If I take the same code, put it into a python script and run it, my training results in NaNs. I’ve verified at inference that this is not a reporting anomaly, but truly a failure to train (as the notebook model.ckpt is highly accurate, and my command line trained version is highly inaccurate)
Note, I’m not installing fastai, fastcore, fastprogress, or fastdownload, so that I can more easily search and modify it in the same location. Furthermore, making these same modifications to the notebook and it trains fine. I’m using the same conda environment in both places (fastai2022)

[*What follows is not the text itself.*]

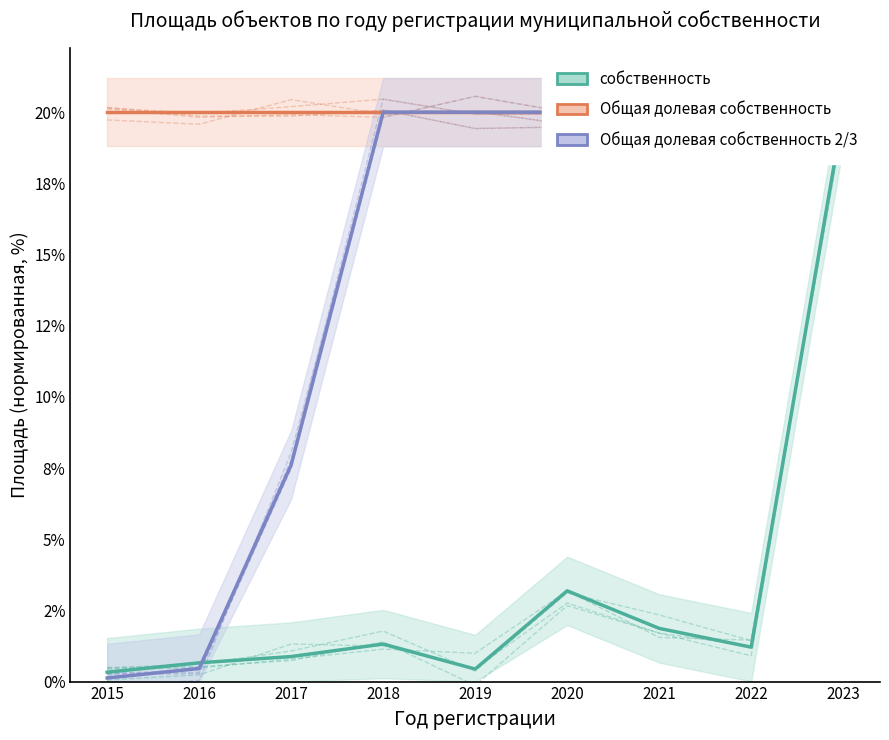

True or false: Общая долевая собственность has more than 0 interior local peaks.

False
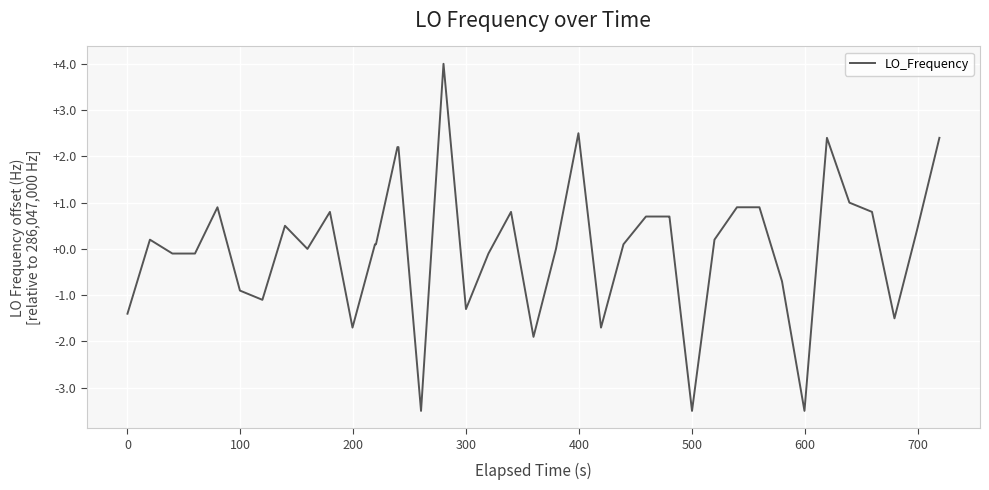

What is the minimum value shown in the chart?

-3.5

I’ve tried training in powershell and the normal command prompt, both result in NaN training loss and validation loss. Also the progress bar does not update until nearly the end of the epoch, then it rapidly fills in.
Maybe you figured this out, maybe not but posting this in case others run into the same issue.
Working on windows 11 with cuda and the fastai library on the chapter 6 multicat example.
I’m using conda and visual code to run the examples.
I too kept getting nan for train_loss and valid_loss.
On a whim I add the num_workers=0 parm to my dataloaders call like
dls = dblock.dataloaders(df,num_workers=0)
I think this keeps the data pipeline single threaded. I have had to use this in almost all of the examples because of some type of bug with using cuda on windows.
Windows isn’t worth pursuing if you can avoid it, IMHO.
(nearly everyone/everything uses Linux in one flavour or another for DL).
Luckily it is much easier to use Linux on Windows machines these days via WSL2 (Windows Subsystem for Linux).
Linux skills are good to acquire for working across the many cloud providers and/or for ML industry work prospects etc … in the live coding sessions Jeremy walks through many tips on using linux / installing wsl etc
It is a steeper learning curve to learn a different OS and DL at the same time though.
Or as the course suggests use Colab and Kaggle whilst learning, to reduce wasting cycles on system setup & config issues.